**WORK TO BE COMPLETED**
Your answer must be one number: the count of lines below that hold the word "people".

[Saved data entries]
+ + + +

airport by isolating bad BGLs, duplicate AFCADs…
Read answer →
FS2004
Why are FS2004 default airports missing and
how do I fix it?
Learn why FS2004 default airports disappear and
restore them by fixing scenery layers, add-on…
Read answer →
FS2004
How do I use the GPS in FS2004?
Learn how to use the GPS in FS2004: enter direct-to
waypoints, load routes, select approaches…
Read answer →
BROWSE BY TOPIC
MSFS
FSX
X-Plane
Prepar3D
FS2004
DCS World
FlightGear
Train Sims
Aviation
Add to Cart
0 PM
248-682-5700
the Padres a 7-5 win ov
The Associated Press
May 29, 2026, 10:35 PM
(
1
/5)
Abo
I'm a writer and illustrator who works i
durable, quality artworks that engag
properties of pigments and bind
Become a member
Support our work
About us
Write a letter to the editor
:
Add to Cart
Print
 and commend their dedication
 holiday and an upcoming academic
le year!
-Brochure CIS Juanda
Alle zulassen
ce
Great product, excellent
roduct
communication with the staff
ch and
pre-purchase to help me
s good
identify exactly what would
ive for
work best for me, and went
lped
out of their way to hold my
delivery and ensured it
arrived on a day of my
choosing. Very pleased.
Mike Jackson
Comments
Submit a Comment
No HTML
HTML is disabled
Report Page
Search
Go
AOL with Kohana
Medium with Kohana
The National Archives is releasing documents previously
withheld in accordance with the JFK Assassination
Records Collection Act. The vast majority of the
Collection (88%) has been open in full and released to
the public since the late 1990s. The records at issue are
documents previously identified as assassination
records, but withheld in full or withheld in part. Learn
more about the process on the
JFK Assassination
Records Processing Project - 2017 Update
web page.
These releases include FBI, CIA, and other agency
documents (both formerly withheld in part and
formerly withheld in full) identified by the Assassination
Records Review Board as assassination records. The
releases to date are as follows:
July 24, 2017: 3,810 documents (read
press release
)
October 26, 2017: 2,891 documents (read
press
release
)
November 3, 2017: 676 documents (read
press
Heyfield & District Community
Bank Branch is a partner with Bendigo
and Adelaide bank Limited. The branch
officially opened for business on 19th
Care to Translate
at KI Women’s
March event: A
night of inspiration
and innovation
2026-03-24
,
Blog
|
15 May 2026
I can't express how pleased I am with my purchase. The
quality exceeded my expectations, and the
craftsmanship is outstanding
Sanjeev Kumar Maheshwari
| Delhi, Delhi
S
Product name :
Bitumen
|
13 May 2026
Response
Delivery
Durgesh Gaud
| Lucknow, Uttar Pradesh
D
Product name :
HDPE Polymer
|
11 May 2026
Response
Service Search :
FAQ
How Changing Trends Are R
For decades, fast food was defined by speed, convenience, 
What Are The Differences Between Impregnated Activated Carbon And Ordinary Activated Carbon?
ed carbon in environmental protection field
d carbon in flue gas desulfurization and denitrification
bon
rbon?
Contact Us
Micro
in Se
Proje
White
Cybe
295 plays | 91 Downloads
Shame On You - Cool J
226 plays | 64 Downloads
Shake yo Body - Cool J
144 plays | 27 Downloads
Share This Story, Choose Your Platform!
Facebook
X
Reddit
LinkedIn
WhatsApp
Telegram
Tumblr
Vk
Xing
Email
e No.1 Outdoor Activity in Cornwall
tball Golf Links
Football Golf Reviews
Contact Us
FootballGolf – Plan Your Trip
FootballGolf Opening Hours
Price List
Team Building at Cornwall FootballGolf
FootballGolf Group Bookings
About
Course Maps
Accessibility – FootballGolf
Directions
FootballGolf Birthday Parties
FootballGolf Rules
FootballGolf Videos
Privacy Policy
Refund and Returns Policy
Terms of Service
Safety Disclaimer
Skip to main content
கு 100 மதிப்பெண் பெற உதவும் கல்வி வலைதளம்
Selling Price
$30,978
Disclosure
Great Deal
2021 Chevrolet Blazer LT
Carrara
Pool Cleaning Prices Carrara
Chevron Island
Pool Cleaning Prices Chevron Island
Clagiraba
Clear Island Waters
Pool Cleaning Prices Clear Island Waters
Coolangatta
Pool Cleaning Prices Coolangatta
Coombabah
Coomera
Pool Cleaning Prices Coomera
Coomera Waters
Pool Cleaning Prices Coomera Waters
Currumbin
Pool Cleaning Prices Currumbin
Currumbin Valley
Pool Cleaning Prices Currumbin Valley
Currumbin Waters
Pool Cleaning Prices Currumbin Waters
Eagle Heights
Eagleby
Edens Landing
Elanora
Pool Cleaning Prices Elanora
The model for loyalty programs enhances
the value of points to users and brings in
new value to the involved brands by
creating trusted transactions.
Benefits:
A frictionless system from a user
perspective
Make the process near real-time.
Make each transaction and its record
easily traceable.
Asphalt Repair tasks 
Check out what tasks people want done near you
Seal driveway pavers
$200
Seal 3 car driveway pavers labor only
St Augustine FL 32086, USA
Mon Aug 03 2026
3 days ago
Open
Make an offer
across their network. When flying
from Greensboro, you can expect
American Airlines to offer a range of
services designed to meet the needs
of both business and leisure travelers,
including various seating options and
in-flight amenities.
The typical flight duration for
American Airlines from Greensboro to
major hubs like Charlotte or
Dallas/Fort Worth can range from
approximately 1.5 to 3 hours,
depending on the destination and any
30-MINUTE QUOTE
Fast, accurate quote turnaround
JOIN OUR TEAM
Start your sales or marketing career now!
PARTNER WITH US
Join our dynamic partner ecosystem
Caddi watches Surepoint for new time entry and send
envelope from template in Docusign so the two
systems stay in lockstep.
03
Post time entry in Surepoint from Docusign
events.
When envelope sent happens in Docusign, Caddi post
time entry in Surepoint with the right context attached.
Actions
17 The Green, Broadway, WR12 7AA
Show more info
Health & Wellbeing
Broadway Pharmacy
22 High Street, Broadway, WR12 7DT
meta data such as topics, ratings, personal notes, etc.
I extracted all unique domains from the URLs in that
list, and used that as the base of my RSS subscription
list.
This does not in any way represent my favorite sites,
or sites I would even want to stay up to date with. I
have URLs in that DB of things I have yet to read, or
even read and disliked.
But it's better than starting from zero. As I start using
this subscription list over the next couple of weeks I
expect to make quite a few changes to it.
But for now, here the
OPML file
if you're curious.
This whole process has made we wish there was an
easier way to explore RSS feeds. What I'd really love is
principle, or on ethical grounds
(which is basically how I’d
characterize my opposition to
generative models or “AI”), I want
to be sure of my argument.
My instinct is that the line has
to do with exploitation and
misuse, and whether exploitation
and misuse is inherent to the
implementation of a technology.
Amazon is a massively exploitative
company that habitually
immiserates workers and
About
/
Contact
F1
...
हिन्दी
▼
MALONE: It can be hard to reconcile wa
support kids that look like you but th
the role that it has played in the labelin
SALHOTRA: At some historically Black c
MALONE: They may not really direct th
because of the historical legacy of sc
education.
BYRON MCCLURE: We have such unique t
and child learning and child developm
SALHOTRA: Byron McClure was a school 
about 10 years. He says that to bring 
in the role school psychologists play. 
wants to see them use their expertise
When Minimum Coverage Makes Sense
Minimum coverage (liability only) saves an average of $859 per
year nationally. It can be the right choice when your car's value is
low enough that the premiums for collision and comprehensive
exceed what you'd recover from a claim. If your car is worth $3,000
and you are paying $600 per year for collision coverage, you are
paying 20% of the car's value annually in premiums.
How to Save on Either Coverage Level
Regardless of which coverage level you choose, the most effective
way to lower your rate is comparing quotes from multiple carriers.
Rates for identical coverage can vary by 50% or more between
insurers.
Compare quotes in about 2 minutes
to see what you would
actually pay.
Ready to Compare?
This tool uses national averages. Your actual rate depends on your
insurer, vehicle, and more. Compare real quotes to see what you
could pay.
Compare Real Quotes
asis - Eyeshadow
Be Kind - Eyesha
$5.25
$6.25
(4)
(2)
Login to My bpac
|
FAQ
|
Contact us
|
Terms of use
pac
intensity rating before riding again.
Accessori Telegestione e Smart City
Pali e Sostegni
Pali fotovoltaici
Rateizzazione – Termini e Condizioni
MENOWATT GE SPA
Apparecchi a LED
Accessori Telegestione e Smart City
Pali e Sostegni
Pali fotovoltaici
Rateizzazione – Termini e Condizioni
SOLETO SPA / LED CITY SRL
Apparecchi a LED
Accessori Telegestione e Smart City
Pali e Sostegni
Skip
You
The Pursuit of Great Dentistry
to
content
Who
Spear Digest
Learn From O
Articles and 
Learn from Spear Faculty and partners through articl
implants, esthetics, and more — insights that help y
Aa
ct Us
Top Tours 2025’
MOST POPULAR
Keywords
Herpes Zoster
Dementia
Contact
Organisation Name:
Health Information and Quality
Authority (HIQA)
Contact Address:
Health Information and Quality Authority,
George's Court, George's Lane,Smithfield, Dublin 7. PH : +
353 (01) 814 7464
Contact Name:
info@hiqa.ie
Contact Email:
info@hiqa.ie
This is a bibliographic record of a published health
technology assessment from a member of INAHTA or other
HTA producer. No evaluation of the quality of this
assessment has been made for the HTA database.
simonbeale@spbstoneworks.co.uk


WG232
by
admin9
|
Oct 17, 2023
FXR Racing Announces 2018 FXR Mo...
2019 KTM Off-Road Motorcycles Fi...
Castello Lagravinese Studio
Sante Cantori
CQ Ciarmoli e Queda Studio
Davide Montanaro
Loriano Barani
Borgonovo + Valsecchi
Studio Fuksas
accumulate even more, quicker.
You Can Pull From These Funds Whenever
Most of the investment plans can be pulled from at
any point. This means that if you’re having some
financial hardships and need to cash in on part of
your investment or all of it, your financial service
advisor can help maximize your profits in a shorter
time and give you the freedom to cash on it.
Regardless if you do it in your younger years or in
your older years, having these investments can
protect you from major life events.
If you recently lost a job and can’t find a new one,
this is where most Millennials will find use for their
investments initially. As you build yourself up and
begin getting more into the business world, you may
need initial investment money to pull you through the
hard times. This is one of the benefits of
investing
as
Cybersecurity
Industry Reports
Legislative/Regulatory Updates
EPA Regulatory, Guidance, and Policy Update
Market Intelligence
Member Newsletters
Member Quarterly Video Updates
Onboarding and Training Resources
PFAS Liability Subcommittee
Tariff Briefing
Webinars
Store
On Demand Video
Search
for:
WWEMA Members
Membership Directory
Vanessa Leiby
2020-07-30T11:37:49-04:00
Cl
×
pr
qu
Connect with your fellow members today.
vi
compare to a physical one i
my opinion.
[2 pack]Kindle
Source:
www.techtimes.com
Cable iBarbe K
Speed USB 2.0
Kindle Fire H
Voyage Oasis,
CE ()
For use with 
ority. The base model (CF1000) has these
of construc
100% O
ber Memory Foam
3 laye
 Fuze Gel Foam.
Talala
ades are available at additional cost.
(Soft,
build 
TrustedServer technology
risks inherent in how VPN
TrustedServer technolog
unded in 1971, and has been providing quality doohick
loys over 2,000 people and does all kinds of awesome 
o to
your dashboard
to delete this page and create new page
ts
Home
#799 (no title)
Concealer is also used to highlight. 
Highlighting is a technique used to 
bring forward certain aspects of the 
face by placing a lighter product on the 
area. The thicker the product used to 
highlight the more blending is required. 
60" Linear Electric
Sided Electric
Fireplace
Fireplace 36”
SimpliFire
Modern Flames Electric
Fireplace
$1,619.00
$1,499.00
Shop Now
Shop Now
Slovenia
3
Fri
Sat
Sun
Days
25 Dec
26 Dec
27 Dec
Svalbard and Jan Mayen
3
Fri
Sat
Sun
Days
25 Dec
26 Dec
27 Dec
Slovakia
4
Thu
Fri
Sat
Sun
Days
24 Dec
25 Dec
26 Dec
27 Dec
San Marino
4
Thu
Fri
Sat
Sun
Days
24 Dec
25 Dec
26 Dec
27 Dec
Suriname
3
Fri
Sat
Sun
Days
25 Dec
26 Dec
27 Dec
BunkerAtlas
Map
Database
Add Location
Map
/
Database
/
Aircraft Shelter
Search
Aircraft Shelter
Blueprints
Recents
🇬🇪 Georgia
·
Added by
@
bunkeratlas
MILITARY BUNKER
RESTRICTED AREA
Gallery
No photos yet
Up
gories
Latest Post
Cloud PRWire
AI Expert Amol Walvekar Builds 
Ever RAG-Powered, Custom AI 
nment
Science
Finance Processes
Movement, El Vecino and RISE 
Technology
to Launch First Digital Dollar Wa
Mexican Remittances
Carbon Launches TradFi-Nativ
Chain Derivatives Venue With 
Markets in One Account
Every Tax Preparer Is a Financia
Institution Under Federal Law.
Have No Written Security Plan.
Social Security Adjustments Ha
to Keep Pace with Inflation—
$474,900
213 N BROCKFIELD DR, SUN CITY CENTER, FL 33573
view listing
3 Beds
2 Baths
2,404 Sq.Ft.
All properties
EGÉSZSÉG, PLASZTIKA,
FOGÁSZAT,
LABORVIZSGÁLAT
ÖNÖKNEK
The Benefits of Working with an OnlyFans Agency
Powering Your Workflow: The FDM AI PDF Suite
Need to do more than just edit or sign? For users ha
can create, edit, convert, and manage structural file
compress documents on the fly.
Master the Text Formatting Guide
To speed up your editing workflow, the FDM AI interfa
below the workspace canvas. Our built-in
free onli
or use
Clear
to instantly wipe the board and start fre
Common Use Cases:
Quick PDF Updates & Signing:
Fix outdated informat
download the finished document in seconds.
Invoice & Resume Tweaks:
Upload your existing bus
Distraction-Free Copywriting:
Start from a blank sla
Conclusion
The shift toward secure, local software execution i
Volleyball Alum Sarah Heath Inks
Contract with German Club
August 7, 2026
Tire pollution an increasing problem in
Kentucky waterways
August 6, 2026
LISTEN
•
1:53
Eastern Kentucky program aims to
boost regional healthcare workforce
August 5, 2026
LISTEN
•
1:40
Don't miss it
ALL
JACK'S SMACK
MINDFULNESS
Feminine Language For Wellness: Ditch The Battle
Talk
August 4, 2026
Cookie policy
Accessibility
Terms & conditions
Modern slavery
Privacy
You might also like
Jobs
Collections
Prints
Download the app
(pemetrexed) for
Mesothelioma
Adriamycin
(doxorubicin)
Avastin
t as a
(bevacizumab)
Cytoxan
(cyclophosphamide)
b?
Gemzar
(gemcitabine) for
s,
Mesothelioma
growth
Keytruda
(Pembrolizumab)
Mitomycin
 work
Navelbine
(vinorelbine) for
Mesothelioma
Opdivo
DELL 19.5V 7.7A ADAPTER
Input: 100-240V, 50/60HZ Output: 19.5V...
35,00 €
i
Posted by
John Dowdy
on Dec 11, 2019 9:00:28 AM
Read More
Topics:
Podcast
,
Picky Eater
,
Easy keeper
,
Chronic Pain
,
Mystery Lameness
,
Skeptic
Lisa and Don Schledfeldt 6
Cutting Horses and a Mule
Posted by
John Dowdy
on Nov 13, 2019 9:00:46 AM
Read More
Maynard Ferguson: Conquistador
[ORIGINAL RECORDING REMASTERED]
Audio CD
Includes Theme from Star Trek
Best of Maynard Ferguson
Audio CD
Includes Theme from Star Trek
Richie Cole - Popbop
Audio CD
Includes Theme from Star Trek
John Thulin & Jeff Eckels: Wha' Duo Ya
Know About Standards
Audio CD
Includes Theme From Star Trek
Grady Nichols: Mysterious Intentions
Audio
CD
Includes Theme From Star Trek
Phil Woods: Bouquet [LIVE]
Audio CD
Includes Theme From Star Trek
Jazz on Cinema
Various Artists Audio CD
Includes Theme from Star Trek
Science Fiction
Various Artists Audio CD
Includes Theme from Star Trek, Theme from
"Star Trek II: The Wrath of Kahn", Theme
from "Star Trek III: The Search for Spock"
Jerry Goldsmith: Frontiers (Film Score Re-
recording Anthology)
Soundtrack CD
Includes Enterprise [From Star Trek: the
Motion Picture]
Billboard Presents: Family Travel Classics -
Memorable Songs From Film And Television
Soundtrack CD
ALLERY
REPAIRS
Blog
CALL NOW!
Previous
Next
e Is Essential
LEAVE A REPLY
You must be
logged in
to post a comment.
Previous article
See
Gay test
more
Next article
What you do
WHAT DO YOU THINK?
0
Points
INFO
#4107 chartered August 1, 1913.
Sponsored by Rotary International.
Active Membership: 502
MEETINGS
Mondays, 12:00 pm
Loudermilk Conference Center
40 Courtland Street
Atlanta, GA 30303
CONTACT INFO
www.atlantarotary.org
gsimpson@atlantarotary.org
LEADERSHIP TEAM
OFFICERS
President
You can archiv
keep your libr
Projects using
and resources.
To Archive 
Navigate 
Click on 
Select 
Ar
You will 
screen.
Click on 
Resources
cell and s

+ + + +

**RESPONSE TO THE EXERCISE**
2